**Extracted data:**
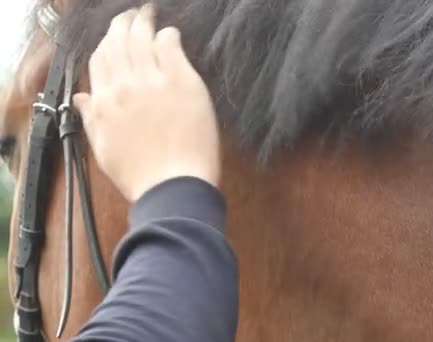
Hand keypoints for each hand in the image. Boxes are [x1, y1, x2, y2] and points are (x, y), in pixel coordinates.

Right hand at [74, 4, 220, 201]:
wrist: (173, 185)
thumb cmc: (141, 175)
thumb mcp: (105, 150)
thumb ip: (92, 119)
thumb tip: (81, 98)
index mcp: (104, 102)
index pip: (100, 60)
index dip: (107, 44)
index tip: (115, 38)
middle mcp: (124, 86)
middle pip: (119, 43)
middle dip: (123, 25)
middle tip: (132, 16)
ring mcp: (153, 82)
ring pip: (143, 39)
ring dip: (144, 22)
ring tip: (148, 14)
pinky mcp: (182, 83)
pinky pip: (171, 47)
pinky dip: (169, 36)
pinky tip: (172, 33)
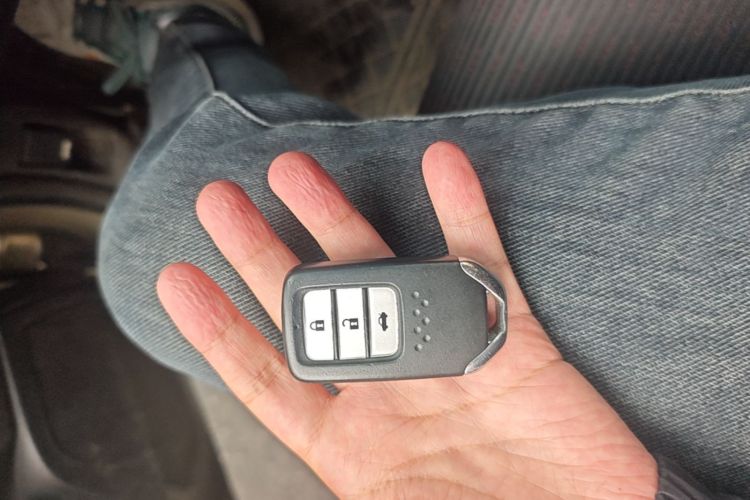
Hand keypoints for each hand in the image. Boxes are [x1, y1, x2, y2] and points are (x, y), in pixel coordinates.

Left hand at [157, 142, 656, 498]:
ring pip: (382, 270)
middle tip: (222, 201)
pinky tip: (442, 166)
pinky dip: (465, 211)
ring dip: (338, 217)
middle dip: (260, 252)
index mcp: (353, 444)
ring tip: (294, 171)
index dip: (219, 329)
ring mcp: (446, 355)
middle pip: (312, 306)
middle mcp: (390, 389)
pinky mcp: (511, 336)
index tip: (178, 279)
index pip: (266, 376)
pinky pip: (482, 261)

---

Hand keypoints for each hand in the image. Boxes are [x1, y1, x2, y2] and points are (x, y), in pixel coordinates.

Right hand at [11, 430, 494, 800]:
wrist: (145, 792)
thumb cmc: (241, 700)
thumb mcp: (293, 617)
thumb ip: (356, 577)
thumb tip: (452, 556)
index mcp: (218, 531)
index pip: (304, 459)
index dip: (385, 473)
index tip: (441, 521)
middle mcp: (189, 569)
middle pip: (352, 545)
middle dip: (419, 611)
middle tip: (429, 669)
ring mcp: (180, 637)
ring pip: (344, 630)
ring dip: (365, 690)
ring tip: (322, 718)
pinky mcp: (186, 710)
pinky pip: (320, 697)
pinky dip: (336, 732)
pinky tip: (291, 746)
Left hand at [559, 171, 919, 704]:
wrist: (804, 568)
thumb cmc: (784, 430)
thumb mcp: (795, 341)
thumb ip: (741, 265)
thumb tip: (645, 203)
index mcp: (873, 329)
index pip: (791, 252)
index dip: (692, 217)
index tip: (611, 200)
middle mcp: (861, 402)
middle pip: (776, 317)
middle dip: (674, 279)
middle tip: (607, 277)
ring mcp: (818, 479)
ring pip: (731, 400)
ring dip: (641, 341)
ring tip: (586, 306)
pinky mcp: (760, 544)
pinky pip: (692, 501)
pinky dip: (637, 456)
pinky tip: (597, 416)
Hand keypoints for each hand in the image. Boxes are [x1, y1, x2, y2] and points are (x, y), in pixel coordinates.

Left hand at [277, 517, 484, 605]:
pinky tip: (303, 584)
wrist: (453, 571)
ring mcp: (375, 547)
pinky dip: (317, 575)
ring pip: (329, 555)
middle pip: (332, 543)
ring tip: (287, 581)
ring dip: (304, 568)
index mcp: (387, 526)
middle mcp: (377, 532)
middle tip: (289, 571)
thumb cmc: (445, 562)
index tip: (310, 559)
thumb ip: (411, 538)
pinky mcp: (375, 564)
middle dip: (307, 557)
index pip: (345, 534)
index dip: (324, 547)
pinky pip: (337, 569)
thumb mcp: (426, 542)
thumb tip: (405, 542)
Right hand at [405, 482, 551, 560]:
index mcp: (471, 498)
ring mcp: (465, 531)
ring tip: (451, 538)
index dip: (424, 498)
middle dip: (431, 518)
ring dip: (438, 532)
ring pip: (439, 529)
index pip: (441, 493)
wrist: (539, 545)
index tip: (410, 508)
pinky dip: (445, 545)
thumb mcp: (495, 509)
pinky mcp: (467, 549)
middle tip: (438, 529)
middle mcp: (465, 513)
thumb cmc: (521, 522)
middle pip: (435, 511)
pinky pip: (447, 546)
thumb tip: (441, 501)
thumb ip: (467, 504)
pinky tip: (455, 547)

* * *

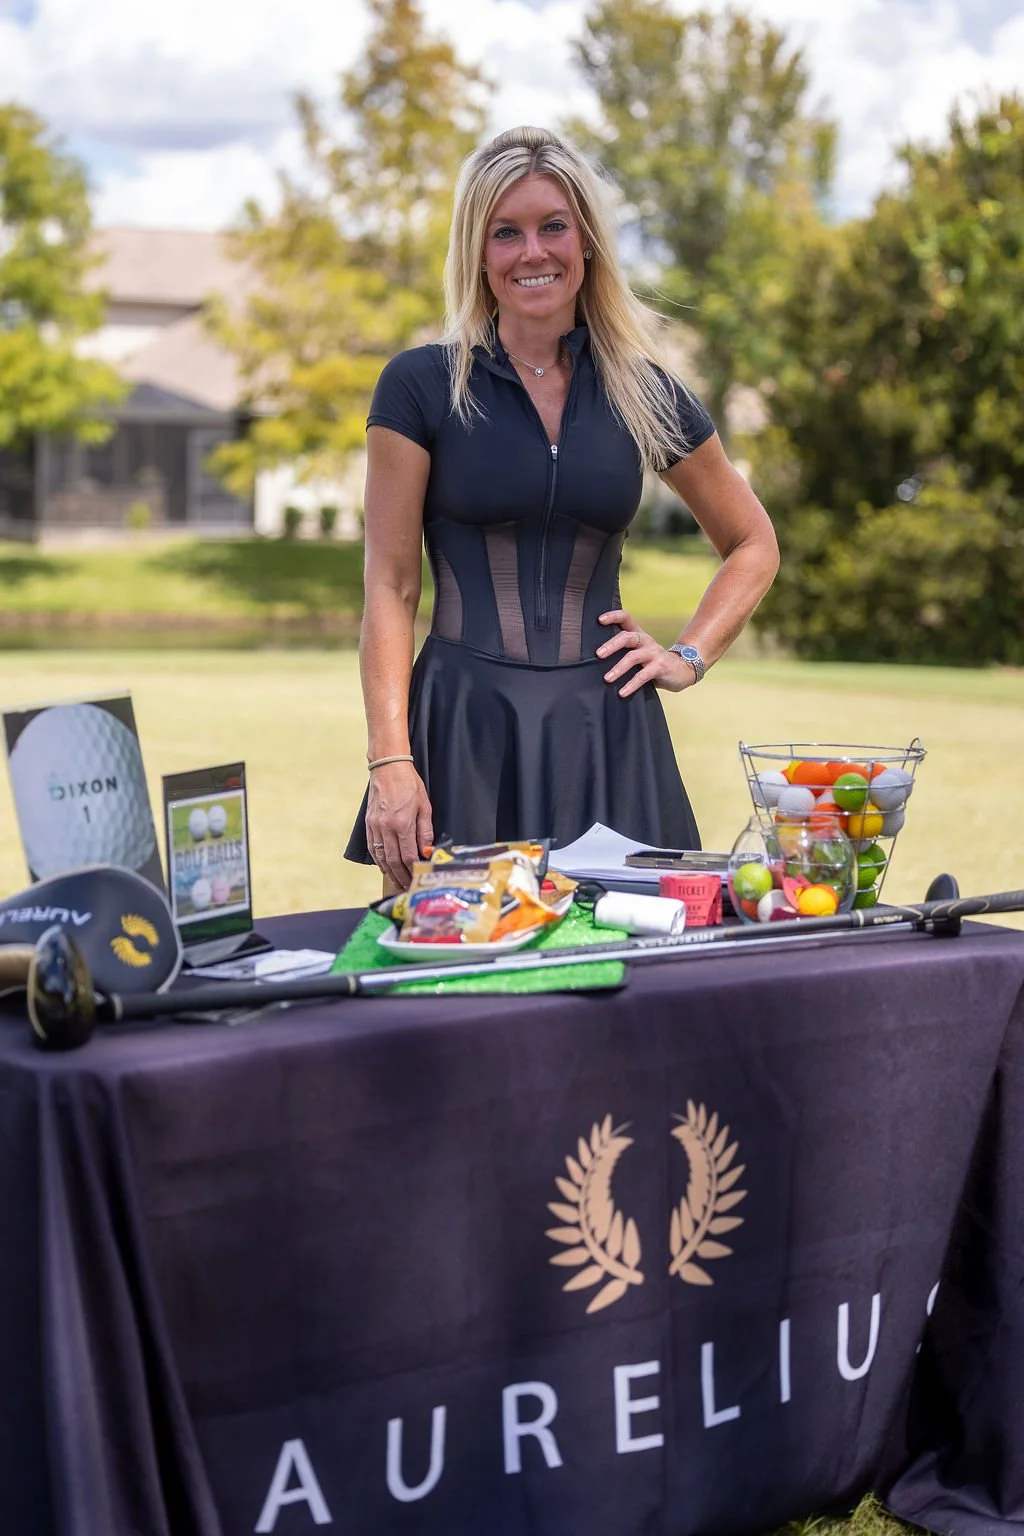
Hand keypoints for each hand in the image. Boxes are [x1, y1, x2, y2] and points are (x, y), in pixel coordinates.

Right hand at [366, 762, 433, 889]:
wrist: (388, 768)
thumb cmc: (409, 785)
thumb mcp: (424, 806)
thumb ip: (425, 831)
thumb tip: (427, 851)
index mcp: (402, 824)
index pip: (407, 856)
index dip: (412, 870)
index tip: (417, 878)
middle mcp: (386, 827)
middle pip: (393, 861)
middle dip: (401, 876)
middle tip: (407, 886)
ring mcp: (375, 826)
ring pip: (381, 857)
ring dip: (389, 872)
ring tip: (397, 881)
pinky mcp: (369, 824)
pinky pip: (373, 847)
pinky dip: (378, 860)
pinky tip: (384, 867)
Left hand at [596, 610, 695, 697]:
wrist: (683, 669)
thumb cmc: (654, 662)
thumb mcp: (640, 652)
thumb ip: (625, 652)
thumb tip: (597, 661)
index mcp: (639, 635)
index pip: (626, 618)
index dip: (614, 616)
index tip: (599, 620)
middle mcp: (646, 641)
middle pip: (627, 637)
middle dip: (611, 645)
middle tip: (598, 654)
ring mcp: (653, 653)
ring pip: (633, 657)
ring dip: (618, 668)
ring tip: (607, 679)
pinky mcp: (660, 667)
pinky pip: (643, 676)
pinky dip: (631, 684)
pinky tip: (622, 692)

**Task description:**
What are the lines above that hold the string "Left"? Copy them.

**Response to this task:**
Left hand at [157, 142, 656, 498]:
Left hand at [559, 171, 919, 704]:
Left hand at [277, 517, 484, 605]:
Left hand at [596, 610, 695, 697]:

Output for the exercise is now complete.